[TASK STATEMENT] Retype every line of text in the data below exactly as it appears, leaving out the pictures.

[MATERIAL FOR THIS TASK]
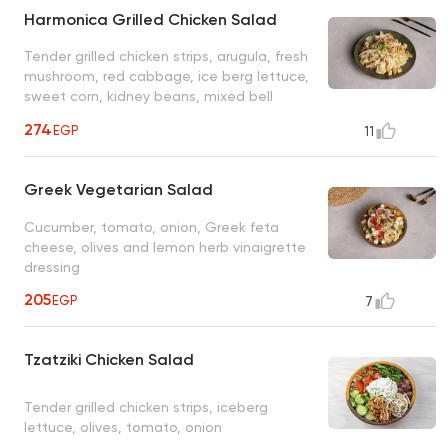
Harmonica Grilled Chicken Salad
Tender grilled chicken strips, arugula, fresh
mushroom, red cabbage, ice berg lettuce,
sweet corn, kidney beans, mixed bell
peppers, ranch dressing
274
EGP
11
Greek Vegetarian Salad
Cucumber, tomato, onion, Greek feta
cheese, olives and lemon herb vinaigrette
dressing
205
EGP
7
Tzatziki Chicken Salad
Tender grilled chicken strips, iceberg
lettuce, olives, tomato, onion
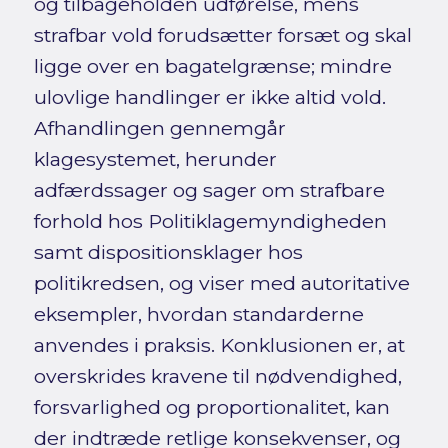
og tilbageholden udførelse, mens
strafbar vold forudsætter forsæt og skal
ligge over en bagatelgrænse; mindre
ulovlige handlinger er ikke altid vold.
Afhandlingen gennemgår
klagesystemet, herunder
adfærdssager og sager om strafbare
forhold hos Politiklagemyndigheden
samt dispositionsklager hos
politikredsen, og viser med autoritative
eksempler, hvordan standarderne
anvendes i praksis. Konklusionen er, at
overskrides kravene til nødvendighed,
forsvarlighed og proportionalitet, kan
der indtræde retlige konsekvenser, og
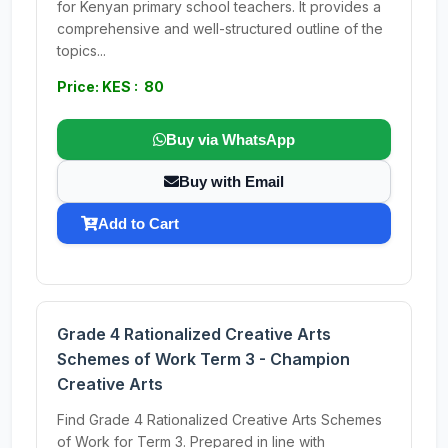
for Kenyan primary school teachers. It provides a
comprehensive and well-structured outline of the
topics...
Price: KES : 80
Buy via WhatsApp
Buy with Email
Add to Cart
Grade 4 Rationalized Creative Arts
Schemes of Work Term 3 - Champion
Creative Arts
Find Grade 4 Rationalized Creative Arts Schemes
of Work for Term 3. Prepared in line with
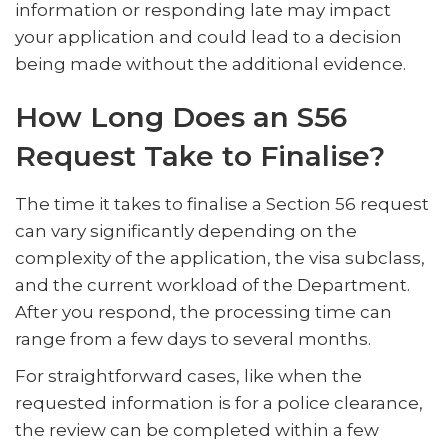
information or responding late may impact
your application and could lead to a decision
being made without the additional evidence.
How Long Does an S56
Request Take to Finalise?
The time it takes to finalise a Section 56 request
can vary significantly depending on the
complexity of the application, the visa subclass,
and the current workload of the Department.
After you respond, the processing time can
range from a few days to several months.
For straightforward cases, like when the
requested information is for a police clearance,
the review can be completed within a few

[ANSWER TO THIS EXERCISE]
Harmonica Grilled Chicken Salad
Tender grilled chicken strips, arugula, fresh
mushroom, red cabbage, ice berg lettuce,
sweet corn, kidney beans, mixed bell
peppers, ranch dressing
274
EGP
11
Greek Vegetarian Salad
Cucumber, tomato, onion, Greek feta
cheese, olives and lemon herb vinaigrette
dressing
205
EGP
7
Tzatziki Chicken Salad
Tender grilled chicken strips, iceberg
lettuce, olives, tomato, onion
og tilbageholden udførelse, mens
strafbar vold forudsætter forsæt og skal
ligge over en bagatelgrænse; mindre
ulovlige handlinger er ikke altid vold.
Afhandlingen gennemgår
klagesystemet, herunder
adfærdssager og sager om strafbare
forhold hos Politiklagemyndigheden
samt dispositionsklager hos
politikredsen, og viser med autoritative
eksempler, hvordan standarderne
anvendes i praksis. Konklusionen er, at
overskrides kravene til nødvendighed,
forsvarlighed og proportionalitet, kan
der indtræde retlige konsekvenser, og
for Kenyan primary school teachers. It provides a
comprehensive and well-structured outline of the
topics...
Price: KES : 80
Buy via WhatsApp
Buy with Email
Add to Cart
Grade 4 Rationalized Creative Arts
Schemes of Work Term 3 - Champion
Creative Arts
Find Grade 4 Rationalized Creative Arts Schemes
of Work for Term 3. Prepared in line with
information or responding late may impact
your application and could lead to a decision
being made without the additional evidence.
How Long Does an S56
Request Take to Finalise?
The time it takes to finalise a Section 56 request
can vary significantly depending on the
complexity of the application, the visa subclass,
and the current workload of the Department.
After you respond, the processing time can
range from a few days to several months.
For straightforward cases, like when the
requested information is for a police clearance,
the review can be completed within a few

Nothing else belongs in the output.